■ **Records provided**:
========

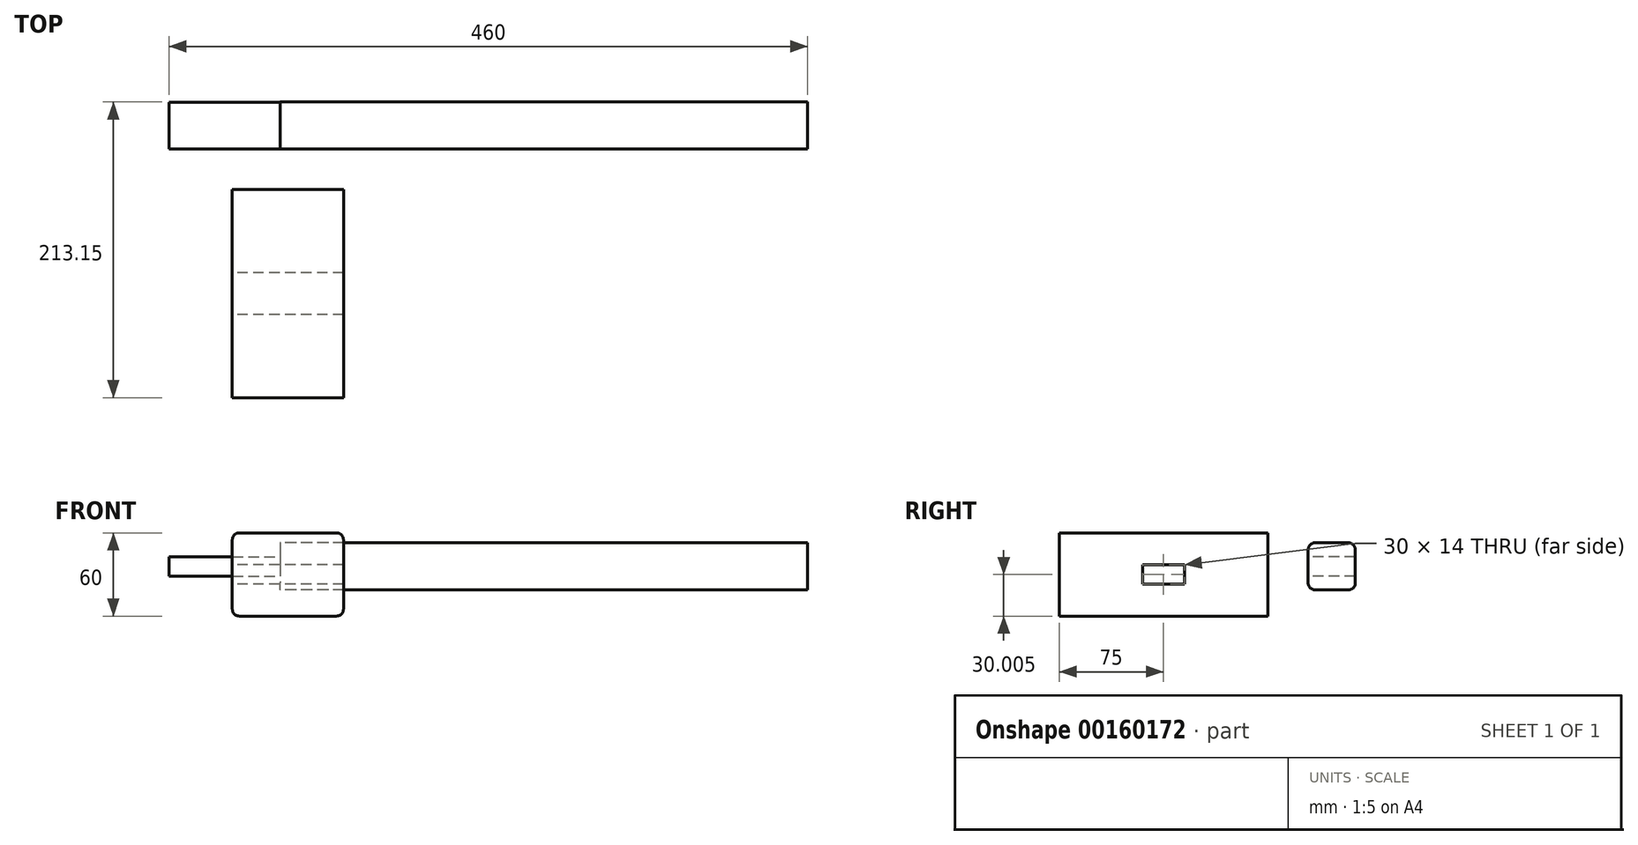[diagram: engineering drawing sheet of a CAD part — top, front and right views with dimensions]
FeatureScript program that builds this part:
annotation { "Feature Type Name" : "Feature", "Feature Type Description" : "" }
export const myFeature = defineFeature(function(context is Context, id is Id, definition is map)
    precondition{}
    {
        {
            var Q0;
            Q0=qCreatedBy(makeId("Front.planeOp"),FACE);
            var sketch = newSketch(context, id + "F0", { "sketchPlane" : qUnion([Q0])});
            skLineSegment(sketch, "E0.bottom", {"start": v(-34.28, 22.67) * mm, "end": v(45.72, 22.67) * mm});
            skLineSegment(sketch, "E0.top", {"start": v(-34.28, -37.33) * mm, "end": v(45.72, -37.33) * mm});
            skLineSegment(sketch, "E0.left", {"start": v(-34.28, 22.67) * mm, "end": v(-34.28, -37.33) * mm});
            skLineSegment(sketch, "E0.right", {"start": v(45.72, 22.67) * mm, "end": v(45.72, -37.33) * mm});
            skSolve(sketch);
        }
        {
            var Q0;
            Q0 = qSketchRegion(id + "F0", true);
            extrude(context, id + "F1", {"entities" : qUnion([Q0]), "depth" : 150 * mm});
        }
        {
            var Q0;
            Q0=makeQuery(id+"F1.opExtrude","SWEPT_FACE",FACE,{"disambiguationData":[OSD([sQuery(id+"F0.wireOp",EDGE,"E0.left")])]});
            var sketch = newSketch(context, id + "F2", { "sketchPlane" : qUnion([Q0])});
            skLineSegment(sketch, "E1.bottom", {"start": v(90, -14.33) * mm, "end": v(60, -14.33) * mm});
            skLineSegment(sketch, "E1.top", {"start": v(90, -0.33) * mm, "end": v(60, -0.33) * mm});
            skLineSegment(sketch, "E1.left", {"start": v(90, -14.33) * mm, "end": v(90, -0.33) * mm});
            skLineSegment(sketch, "E1.right", {"start": v(60, -14.33) * mm, "end": v(60, -0.33) * mm});
            skPoint(sketch, "E1.middle", {"position": v(75, -7.33) * mm});
            skPoint(sketch, "E2", {"position": v(75, -37.33) * mm});
            skSolve(sketch);
        }
        {
            var Q0;
            Q0 = qSketchRegion(id + "F2", true);
            extrude(context, id + "F3", {"entities" : qUnion([Q0]), "operationType" : NewBodyOperationType.REMOVE, "endBound" : BoundingType.THROUGH_ALL, "oppositeDirection" : true, "depth" : 25 * mm});
        }
        {
            var Q0;
            Q0=qCreatedBy(makeId("Right.planeOp"),FACE);
            var sketch = newSketch(context, id + "F4", { "sketchPlane" : qUnion([Q0])});
            skLineSegment(sketch, "E3.bottom", {"start": v(29.15, 15.55) * mm, "end": v(63.15, 15.55) * mm});
            skLineSegment(sketch, "E3.top", {"start": v(29.15, -18.45) * mm, "end": v(63.15, -18.45) * mm});
            skLineSegment(sketch, "E3.left", {"start": v(29.15, 15.55) * mm, "end": v(29.15, -18.45) * mm});
            skLineSegment(sketch, "E3.right", {"start": v(63.15, 15.55) * mm, "end": v(63.15, -18.45) * mm});
            skSolve(sketch);
        }
        {
            var Q0;
            Q0 = qSketchRegion(id + "F4", true);
            extrude(context, id + "F5", {"entities" : qUnion([Q0]), "depth" : 380 * mm});
        }
        {
            var Q0;
            Q0=makeQuery(id+"F5.opExtrude","SWEPT_EDGE",EDGE,{"disambiguationData":[OSD([sQuery(id+"F4.wireOp",EDGE,"E3.bottom"),sQuery(id+"F4.wireOp",EDGE,"E3.right")])]});
            var Q1;
            Q1=makeQuery(id+"F5.opExtrude","SWEPT_EDGE",EDGE,{"disambiguationData":[OSD([sQuery(id+"F4.wireOp",EDGE,"E3.bottom"),sQuery(id+"F4.wireOp",EDGE,"E3.left")])]});
            var Q2;
            Q2=makeQuery(id+"F5.opExtrude","SWEPT_EDGE",EDGE,{"disambiguationData":[OSD([sQuery(id+"F4.wireOp",EDGE,"E3.top"),sQuery(id+"F4.wireOp",EDGE,"E3.left")])]});
            var Q3;
            Q3=makeQuery(id+"F5.opExtrude","SWEPT_EDGE",EDGE,{"disambiguationData":[OSD([sQuery(id+"F4.wireOp",EDGE,"E3.top"),sQuery(id+"F4.wireOp",EDGE,"E3.right")])]});
            var Q4;
            Q4=makeQuery(id+"F1.opExtrude","SWEPT_EDGE",EDGE,{"disambiguationData":[OSD([sQuery(id+"F0.wireOp",EDGE,"E0.top"),sQuery(id+"F0.wireOp",EDGE,"E0.right")])]});
            var Q5;
            Q5=makeQuery(id+"F1.opExtrude","SWEPT_EDGE",EDGE,{"disambiguationData":[OSD([sQuery(id+"F0.wireOp",EDGE,"E0.top"),sQuery(id+"F0.wireOp",EDGE,"E0.left")])]});
            var Q6;
            Q6=makeQuery(id+"F1.opExtrude","SWEPT_EDGE",EDGE,{"disambiguationData":[OSD([sQuery(id+"F0.wireOp",EDGE,"E0.bottom"),sQuery(id+"F0.wireOp",EDGE,"E0.left")])]});
            var Q7;
            Q7=makeQuery(id+"F1.opExtrude","SWEPT_EDGE",EDGE,{"disambiguationData":[OSD([sQuery(id+"F0.wireOp",EDGE,"E0.bottom"),sQuery(id+"F0.wireOp",EDGE,"E0.right")])]});
            fillet(context, id + "F6", {"entities" : qUnion([Q0, Q1, Q2, Q3, Q4, Q5, Q6, Q7]), "radius" : 5 * mm, "tangentPropagation" : true, "allowEdgeOverflow" : false});
        }
        {
            var Q0;
            Q0=makeQuery(id+"F4.imprint","IMPRINT",FACE,{"disambiguationData":[TD([[makeQuery(id+"F4.imprint","IMPRINT",EDGE,{"derivedFrom":sQuery(id+"F4.wireOp",EDGE,"E3.bottom")}),-1.0]])]});
            var sketch = newSketch(context, id + "F7", { "sketchPlane" : qUnion([Q0])});
            skPoint(sketch, "E4", {"position": v(46.15, -1.45) * mm});
            skLineSegment(sketch, "E5.bottom", {"start": v(63.03, 5.55) * mm, "end": v(29.27, 5.55) * mm});
            skLineSegment(sketch, "E5.top", {"start": v(63.03, -8.45) * mm, "end": v(29.27, -8.45) * mm});
            skLineSegment(sketch, "E5.left", {"start": v(63.03, 5.55) * mm, "end": v(63.03, -8.45) * mm});
            skLineSegment(sketch, "E5.right", {"start": v(29.27, 5.55) * mm, "end": v(29.27, -8.45) * mm});
            skSolve(sketch);
        }
        {
            var Q0;
            Q0 = qSketchRegion(id + "F7", true);
            extrude(context, id + "F8", {"entities" : qUnion([Q0]), "operationType" : NewBodyOperationType.ADD, "oppositeDirection" : true, "depth" : 80 * mm});
        }
    });
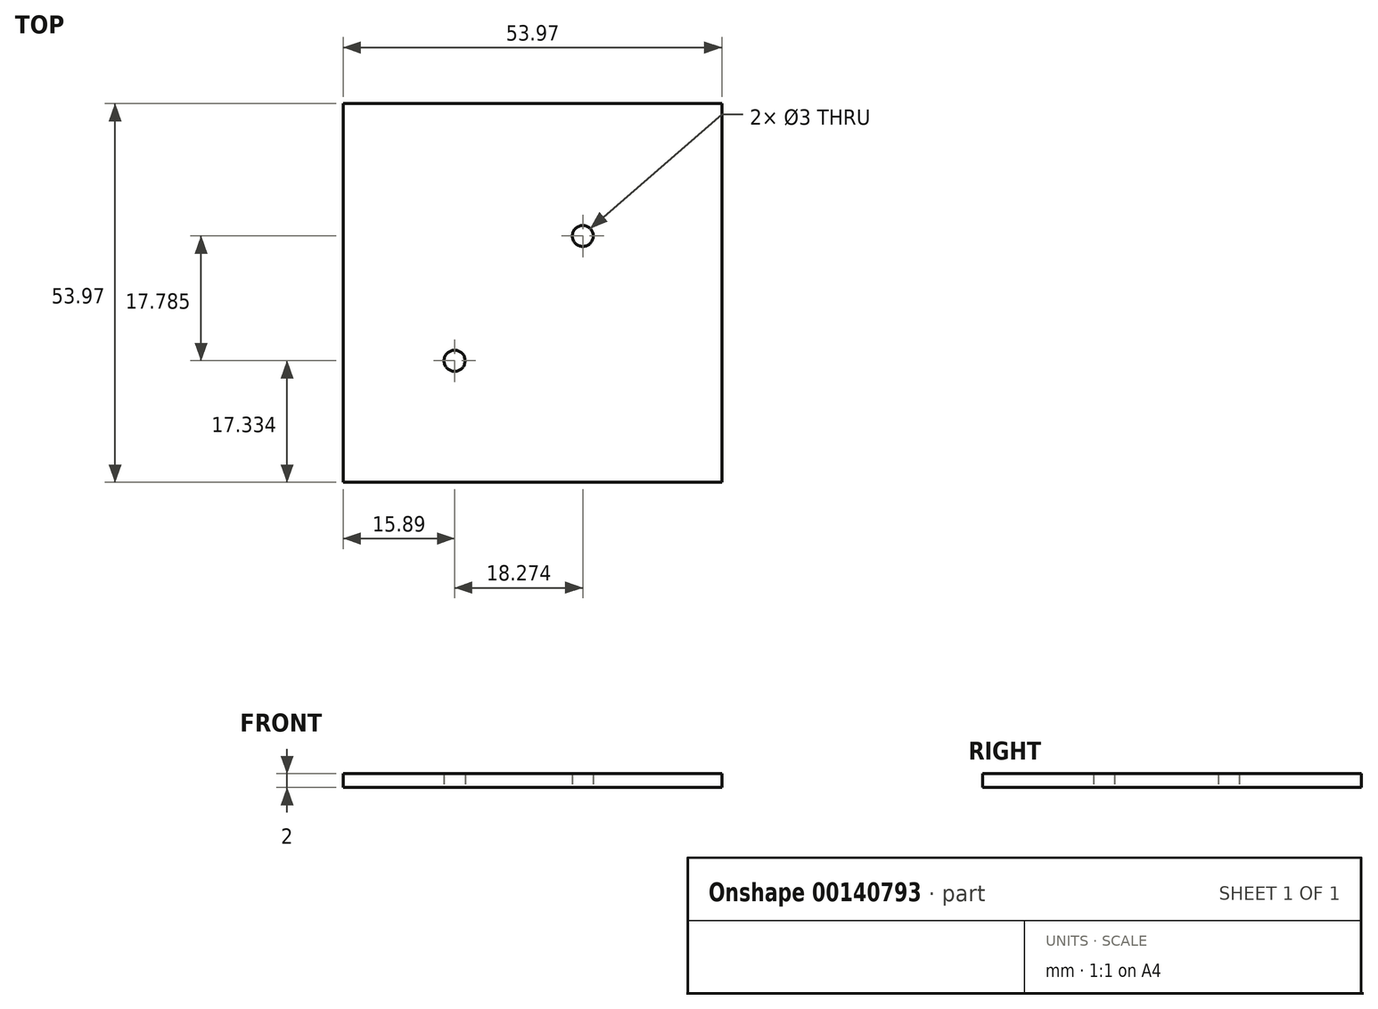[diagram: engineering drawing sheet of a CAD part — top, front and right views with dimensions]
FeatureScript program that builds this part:
annotation { "Feature Type Name" : "Feature", "Feature Type Description" : "" }
export const myFeature = defineFeature(function(context is Context, id is Id, definition is map)
    precondition{}
    {
        {
            var Q0;
            Q0=qCreatedBy(makeId("Top.planeOp"),FACE);
            var sketch = newSketch(context, id + "F0", { "sketchPlane" : qUnion([Q0])});
            skLineSegment(sketch, "E0", {"start": v(-50.76, 41.33) * mm, "end": v(-50.76, -12.64) * mm});
            skLineSegment(sketch, "E1", {"start": v(-50.76, -12.64) * mm, "end": v(3.21, -12.64) * mm});
            skLineSegment(sketch, "E2", {"start": v(3.21, -12.64) * mm, "end": v(3.21, 41.33) * mm});
            skLineSegment(sketch, "E3", {"start": v(-50.76, 41.33) * mm, "end": v(3.21, 41.33) * mm});
            skCircle(sketch, "E4", {"center": v(-34.87, 4.7) * mm, "radius": 1.5 * mm});
            skLineSegment(sketch, "E5", {"start": v(-34.87, 4.7) * mm, "end": v(-16.6, 22.48) * mm});
            skCircle(sketch, "E6", {"center": v(-16.6, 22.48) * mm, "radius": 1.5 * mm});
            skSolve(sketch);
        }
        {
            var Q0;
            Q0=makeQuery(id+"F0.imprint","IMPRINT",FACE,{"disambiguationData":[TD([[makeQuery(id+"F0.imprint","IMPRINT",EDGE,{"derivedFrom":sQuery(id+"F0.wireOp",EDGE,"E0")}),1.0]])]});
            extrude(context, id + "F1", {"entities" : qUnion([Q0]), "depth" : 2 * mm});
        }
    });
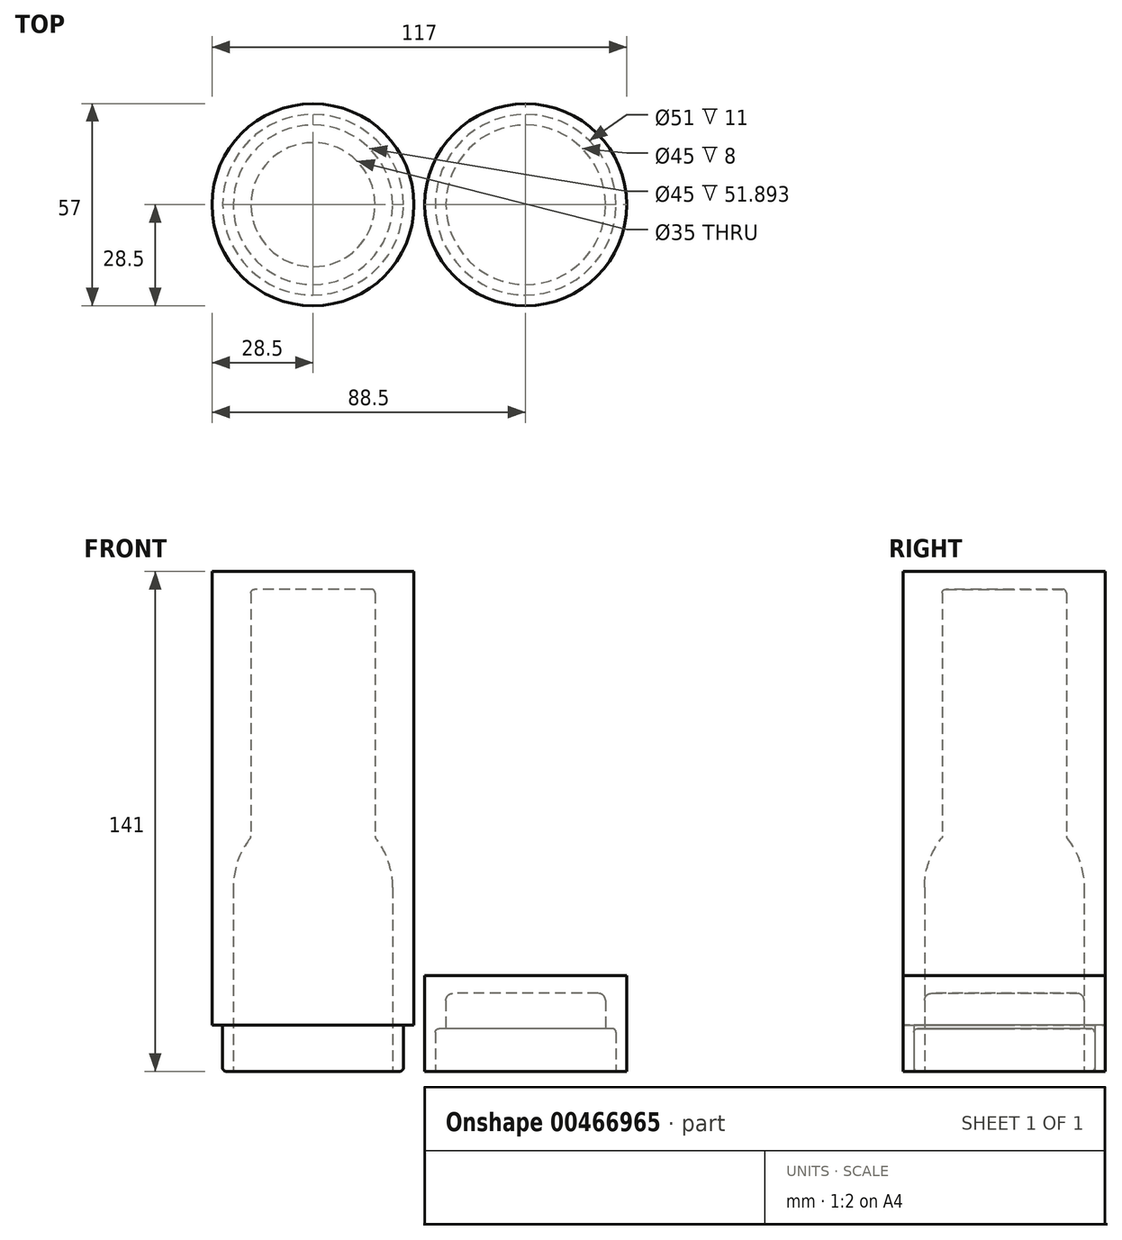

========

■ **Task goal**:
Pick out each line in the data above that contains the string "planeOp", matching case exactly.

■ **Finished task**:
            Q0=qCreatedBy(makeId("Front.planeOp"),FACE);
            Q0=qCreatedBy(makeId("Right.planeOp"),FACE);
            Q0=qCreatedBy(makeId("Top.planeOp"),FACE);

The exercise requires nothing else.